WORK INSTRUCTIONS | Below are the records; extract from them the line containing "Funktionen für soziale" to the line containing "Arabemiraten och 318 % i Saudiarabien under", both lines included, exactly and with no pictures.

----- DATA TO PROCESS

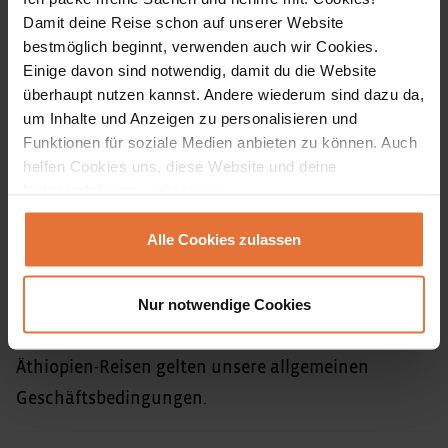
Es gilt zu beachten, dass Äthiopien ein riesiges
Damit deine Reise schon auf unserer Website
Land ist, welches zusammengenommen der Größe
bestmöglich beginnt, verwenden auch wir Cookies.
Einige davon sind notwendig, damit du die Website
Zentraleuropas entspricht und somit viele
überhaupt nutzen kannst. Andere wiederum sind dazu da,
Landesteile nach wie vor gut bereisbar sind. In
um Inhalte und Anzeigen zu personalisieren und
enger Zusammenarbeit mit unserem Country
Funktionen für soziale Medien anbieten zu können. Auch
Manager und Team vor Ort halten wir uns über die
helfen Cookies uns, diese Website und deine
Nutzererfahrung verbessern.
aktuellen Veränderungen auf dem Laufenden.
Sofern es zu Veränderungen der Sicherheitslage
Alle Cookies zulassen
kommt, würden wir unsere Reisegäste informieren
und Alternativen anbieten.
Nur notwendige Cookies
Für Umbuchungen und Stornierungen unserer
Äthiopien-Reisen gelten unsere allgemeinen
Geschäftsbedingungen.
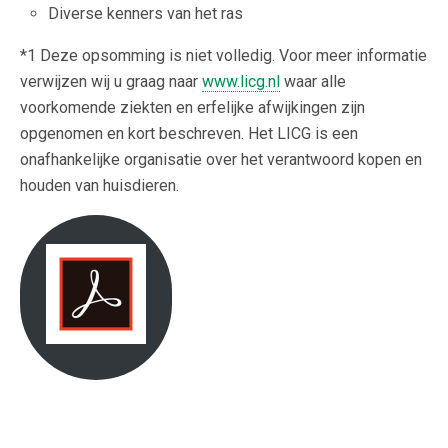
Diverse kenners van het ras
*1 Deze opsomming is niet volledig. Voor meer informatie
verwijzen wij u graag naar
www.licg.nl
waar alle
voorkomende ziekten en erfelijke afwijkingen zijn
opgenomen en kort beschreven. Het LICG is een
onafhankelijke organisatie over het verantwoord kopen en
houden van huisdieren.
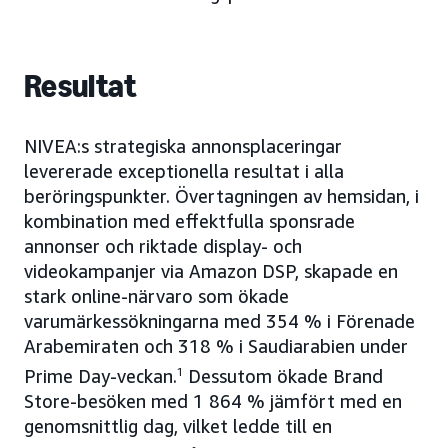
Resultat
NIVEA:s strategiska annonsplaceringar
levererade exceptionella resultat i alla
beröringspunkter. Övertagningen av hemsidan, i
kombination med effektfulla sponsrade
annonser och riktade display- och
videokampanjer via Amazon DSP, skapade en
stark online-närvaro som ökade
varumärkessökningarna med 354 % i Förenade
Arabemiraten och 318 % i Saudiarabien under
Prime Day-veckan.
1
Dessutom ökade Brand
Store-besöken med 1 864 % jämfört med en
genomsnittlig dag, vilket ledde till en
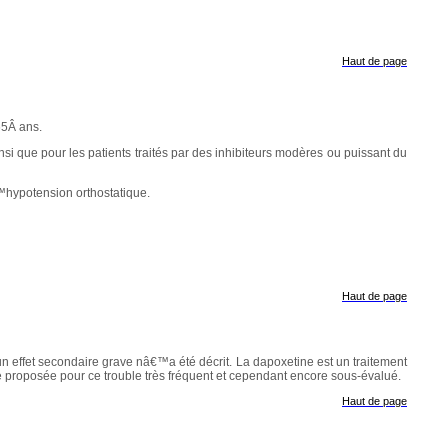
Haut de page
65Â ans.
nsi que pour les patients traités par des inhibiteurs modères ou puissant du
€™hypotension orthostatique.
Haut de page
un effet secondaire grave nâ€™a été décrit. La dapoxetine est un traitement
proposée pour ce trouble très fréquent et cependant encore sous-évalué.
Haut de page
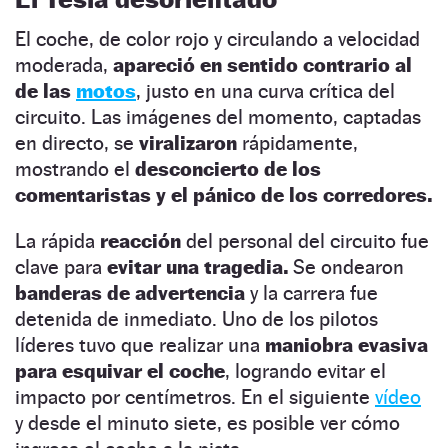
El coche, de color rojo y circulando a velocidad
moderada,
apareció en sentido contrario al
de las
motos
, justo en una curva crítica del
circuito. Las imágenes del momento, captadas
en directo, se
viralizaron
rápidamente,
mostrando el
desconcierto de los
comentaristas y el pánico de los corredores.
La rápida
reacción
del personal del circuito fue
clave para
evitar una tragedia.
Se ondearon
banderas de advertencia
y la carrera fue
detenida de inmediato. Uno de los pilotos
líderes tuvo que realizar una
maniobra evasiva
para esquivar el coche
, logrando evitar el
impacto por centímetros. En el siguiente
vídeo
y desde el minuto siete, es posible ver cómo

----------

EXERCISE SOLUTION |
Funktionen für soziale Medien anbieten zu können. Auch
Manager und Team vor Ort halten wir uns über die
helfen Cookies uns, diese Website und deine
Nutzererfahrung verbessern.
aktuellen Veränderungen auf dem Laufenden.
Sofern es zu Veränderungen der Sicherheitslage
Alle Cookies zulassen
kommt, würden wir unsere Reisegäste informieren
und Alternativen anbieten.
Nur notwendige Cookies
Für Umbuchungen und Stornierungen unserer
Äthiopien-Reisen gelten unsere allgemeinen
Geschäftsbedingungen.
Diverse kenners van het ras
*1 Deze opsomming is niet volledig. Voor meer informatie
verwijzen wij u graag naar
www.licg.nl
waar alle
voorkomende ziekten en erfelijke afwijkingen zijn
opgenomen en kort beschreven. Het LICG is een
onafhankelijke organisatie over het verantwoord kopen en
houden van huisdieren.
Resultat
NIVEA:s strategiska annonsplaceringar
levererade exceptionella resultat i alla
beröringspunkter. Övertagningen av hemsidan, i
kombination med effektfulla sponsrade
annonser och riktade display- och
videokampanjer via Amazon DSP, skapade en
stark online-närvaro som ökade
varumärkessökningarna med 354 % i Förenade
Arabemiraten och 318 % i Saudiarabien under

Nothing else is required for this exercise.